Our Vision

We want to see a world in which we care about animals on a daily basis – what they do, where they go, who they meet, and whether they survive. A world where we have a vested interest in their survival; where, when their lives are interrupted, so too are ours.

We have used technology to create stronger connections between people across the world and it has changed the way we interact, both with those we know as well as those we don’t. There are opportunities for us to make the same connections between people and individual animals. Our attention and reaction to Cecil the Lion’s death seem to indicate that we are eager for that connection.

Changing the Message

Other than wildlife enthusiasts, most people simply read about poaching epidemics or loss of habitat thousands of miles away from were it is actually happening.  They react with sadness, but rarely stay actively engaged or understand what is in their power to impact.

More so, we have grown weary of hearing about what is wrong and the seeming hopelessness of the situation.   The prevailing pitch to get support include photographs of stranded polar bears on ice flows, organizations and campaigns named “Save the <insert doomed flora or fauna here>”, and contrived World <insert doomed flora or fauna here> Days. Each vie with each other for which message can be the most negative, generate the most pity, and prick your conscious into opening its pocket book to donate.

Our intention is to change that through the use of interactive games and education that take advantage of already existing data on real wild animals.  We intend to spark the imagination and energy of people in the same way that the recent death of Cecil the lion prompted a burst of reaction.  However, through our solutions, we want that to last, and to celebrate the life of these animals, not just mourn their death.

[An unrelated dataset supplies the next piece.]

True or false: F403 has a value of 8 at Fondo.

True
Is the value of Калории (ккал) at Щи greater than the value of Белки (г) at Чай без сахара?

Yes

Using Tech and Data to Change the Game

Internet of Elephants is building innovative ways to engage a worldwide audience with wild animals through a combination of technologies that include GPS hardware, data, games, and social media.  The objective is to create a stronger, more vested connection between people and animals that directly influences consumer attitudes and behavior in a way that has a positive impact on wildlife populations worldwide while at the same time generating revenue for the sector.

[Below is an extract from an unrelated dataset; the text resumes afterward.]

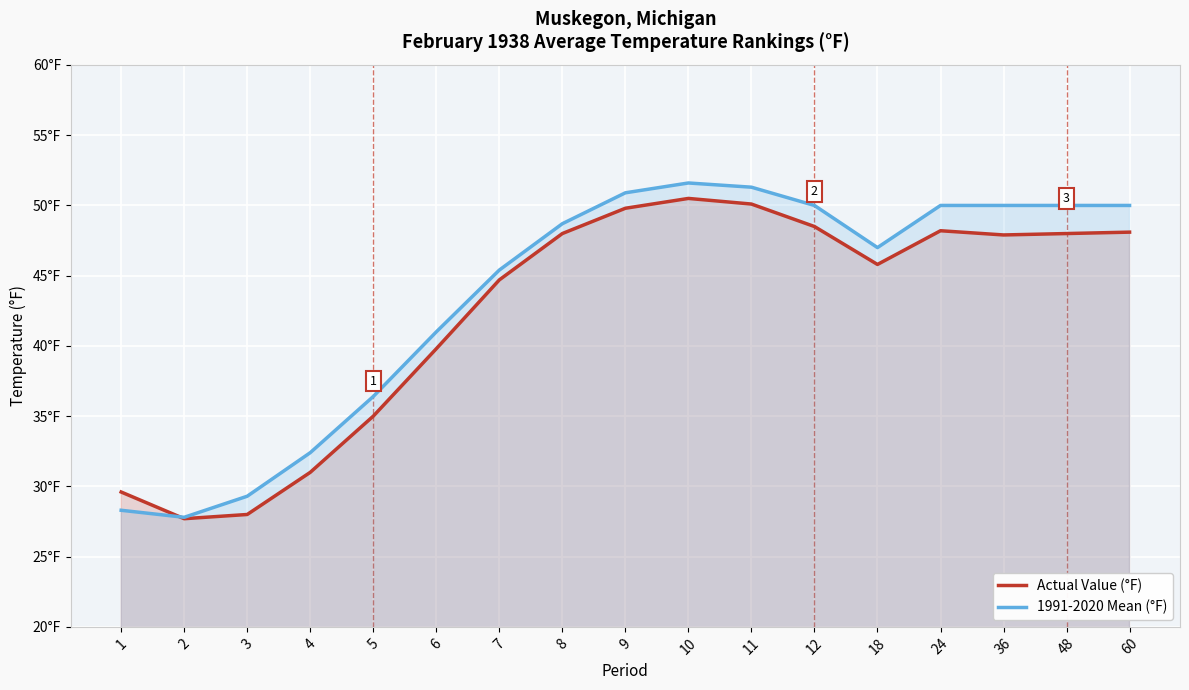

What is the value of the Actual Value (°F) point at the 14th from the left?

48.2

Through our partnerships with organizations in Kenya, we have access to the GPS data of a variety of wild animals that are being tracked for research purposes.  Historically, this type of data has only been used by scientists and researchers and is only accessible to the general public through technical publications or short news articles, often years after it has been collected.

We see this data as an untapped asset and an opportunity to keep people more engaged with these same animals, to create a vested interest in their lives, and in the process generate publicity and revenues for the conservation organizations conducting the research.

We believe that through games for fun and education and even for betting, we can multiply the number of wildlife enthusiasts around the world.  Akin to Farmville, or fantasy sports, or horse racing, or even playing the stock market, we can ‘play’ with wild animals that are not within our sight, but with whom technology allows us information about their movements and whereabouts.  We can visualize those movements in a way that elicits a connection and a desire to learn more.  We change the way children learn about animals or perhaps even other topics such as geography and math. And we can do this while at the same time generating a revenue stream that is not dependent on on-going donations but instead on the inherent value of the product or service being provided.

We believe our solutions can engage 40 million people around the world with wildlife and generate $100 to $200 million USD for wildlife conservation initiatives per year.

The Benefits to Wildlife Conservation

  1. The democratization of access to wildlife for the masses improves awareness, has a long-term impact on consumer behavior, and helps to foster interest and love for animals at a young age.
  2. Massive revenues directed directly back into the wildlife conservation organizations that provide data to the games that can be used towards further research, resources, and programs.
  3. Direct access for wildlife organizations to an untapped donor segment that could previously only be reached through intermediaries or with expensive campaigns.